Monday Milestone: 1930s Rugby League – Dave Brown

Filed in Other by on August 11, 2013

1930's Rugby League
As we head towards the rugby league finals, the Milestone takes the Delorean forward another decade this week, this time focussing on rugby league in the 1930’s.

This Week in History:
1935,
August 12
Dave Brown scores six tries and kicks ten goals for a personal tally of 38 points as Eastern Suburbs defeat Canterbury-Bankstown 65-10.

When it comes to rugby league, who do consider as the greatest player of all time?

Perhaps it is Dally Messenger – the man that started it all by coming across from rugby union? Or perhaps it is Andrew “Joey” Johns? Recently inducted as the eighth Immortal? Or perhaps it’s someone else. Perhaps your answer lies somewhere between these titanic rugby league bookends?

But perhaps surprisingly, one of the all-time greats, and a name that is too oft overlooked, dominated rugby league in the 1930s. In an age that conjures up the stereotypical images of the long dole queues as people scrambled for food in abject poverty during the Great Depression, or the rise of the marching Nazi Germany, as they beat the drums of the Second World War, here at Making the Nut, we think of Dave Brown.

David Brown was, almost undisputedly, the greatest rugby league player of his time. Nicknamed the “Bradman of rugby league” the centre for Eastern Suburbs was so prolific during the 1930s that a number of his rugby league point scoring records still stand today. In fact whilst his six tries and ten goals for Easts in this week in August 1935 highlights just how remarkable he was, the feat is made even more impressive by the fact that it wasn’t his highest points tally in a match for that season.

Brown’s earlier 45 point haul against the new Canterbury-Bankstown Berries in May 1935 still remains an individual point-scoring record. His five tries and fifteen goals in the 87-7 drubbing is unlikely to be bested any time soon.  And it typified the year Brown had. The dashing centre, whose trademark headgear covered his baldness (rumours suggest he’d worn a hairpiece until it was thrown overboard on the boat to England during a Kangaroo Tour) would go onto score 38 tries and kick 65 goals that season in a mammoth, record breaking year.

Thirty-eight tries in fifteen matches is simply astonishing. To give some perspective – in the modern length season, this equates to 60 tries, and 104 goals (despite not being first choice goal kicker). Last year’s leading try-scorer Ben Barba, scored 22.

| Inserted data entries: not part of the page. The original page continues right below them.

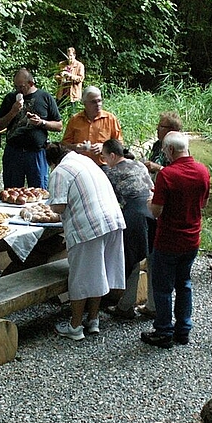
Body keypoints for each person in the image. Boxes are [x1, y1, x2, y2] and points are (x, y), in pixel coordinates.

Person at [45, 143, 126, 340]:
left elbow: (58, 206)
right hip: (111, 220)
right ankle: (93, 319)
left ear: (52, 162)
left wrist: (49, 207)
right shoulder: (85, 160)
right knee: (98, 272)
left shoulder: (60, 171)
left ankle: (74, 327)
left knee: (80, 277)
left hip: (89, 225)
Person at [140, 132, 210, 348]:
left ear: (170, 150)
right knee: (184, 283)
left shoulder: (167, 175)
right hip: (192, 239)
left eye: (164, 151)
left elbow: (157, 212)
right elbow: (203, 205)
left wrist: (150, 201)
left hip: (169, 240)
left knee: (162, 287)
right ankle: (183, 329)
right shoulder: (203, 171)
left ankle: (163, 331)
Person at [138, 111, 184, 318]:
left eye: (161, 127)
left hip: (165, 207)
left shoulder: (179, 148)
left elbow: (178, 173)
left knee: (160, 260)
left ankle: (158, 309)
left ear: (171, 131)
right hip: (153, 195)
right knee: (151, 254)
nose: (157, 129)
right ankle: (153, 301)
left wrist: (159, 168)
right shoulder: (158, 146)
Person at [102, 139, 154, 319]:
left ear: (113, 155)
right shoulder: (139, 164)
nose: (103, 160)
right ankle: (153, 306)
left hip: (135, 214)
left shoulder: (111, 171)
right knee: (152, 260)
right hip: (153, 210)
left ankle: (125, 306)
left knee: (131, 260)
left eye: (104, 156)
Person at [0, 69, 62, 189]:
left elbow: (59, 126)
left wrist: (42, 122)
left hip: (36, 152)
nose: (18, 90)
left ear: (31, 83)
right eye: (15, 86)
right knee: (11, 190)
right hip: (14, 152)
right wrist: (13, 111)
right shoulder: (10, 98)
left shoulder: (44, 97)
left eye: (21, 87)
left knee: (39, 190)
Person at [61, 86, 123, 169]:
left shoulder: (110, 118)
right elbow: (64, 145)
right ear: (84, 103)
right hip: (80, 165)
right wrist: (76, 147)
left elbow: (120, 144)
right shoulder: (75, 120)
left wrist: (104, 147)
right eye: (93, 102)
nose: (98, 104)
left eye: (100, 101)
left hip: (104, 165)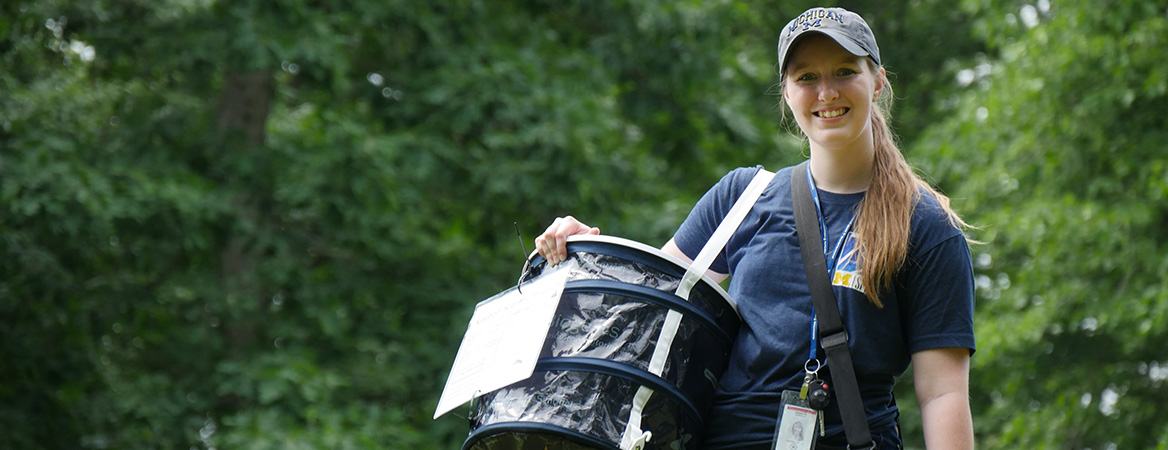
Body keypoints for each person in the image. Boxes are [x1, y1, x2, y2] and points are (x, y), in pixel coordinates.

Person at [535, 6, 975, 450]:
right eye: (806, 78)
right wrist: (589, 256)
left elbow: (943, 393)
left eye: (844, 71)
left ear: (877, 81)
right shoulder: (742, 198)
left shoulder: (925, 225)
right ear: (785, 93)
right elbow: (651, 311)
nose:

And it was central to the giant success of Eastern Suburbs. Two weeks after Brown’s 45 point haul, The Tricolours would begin the longest undefeated streak in rugby league history, spanning thirty five matches. They would not be defeated again until 1938. Brown would play for state and country with aplomb, and win three premierships.

Today Dave Brown is too often forgotten due to the 1930s not being a particularly memorable decade of rugby league, although prior to the striking of the Clive Churchill Medal for best afield in the Grand Final, it should be noted that players contested for the Dave Brown Medallion.

He was a complete try scoring machine, and truly one of the greatest rugby league players to lace a boot. And whilst perhaps Dave Brown isn’t who many deem to be the greatest rugby league player of all time, surely he must be at least considered.

Milestone Five: Dave Brown’s finest efforts

5.    1932 – Mere days after his nineteenth birthday, Brown is named captain of Eastern Suburbs.

4.    1935 – Dave Brown scores six tries and kicks another seven goals against Balmain to take his season total to 244 points – a record that would last for a generation.

3.    1935 – Brown is named as the youngest ever Australian captain aged just 22 years and 117 days.

2.    1935 v Canterbury Bankstown – Brown scores 6 tries and kicks 10 goals as Eastern Suburbs defeat the newcomers by 65-10. It is still second most points by an individual of all time.

1.    1935 v Canterbury Bankstown – Brown scores 5 tries and kicks 15 goals (still a record) as Eastern Suburbs enjoy a record win, defeating Canterbury-Bankstown 87-7. This record of 45 points still stands today.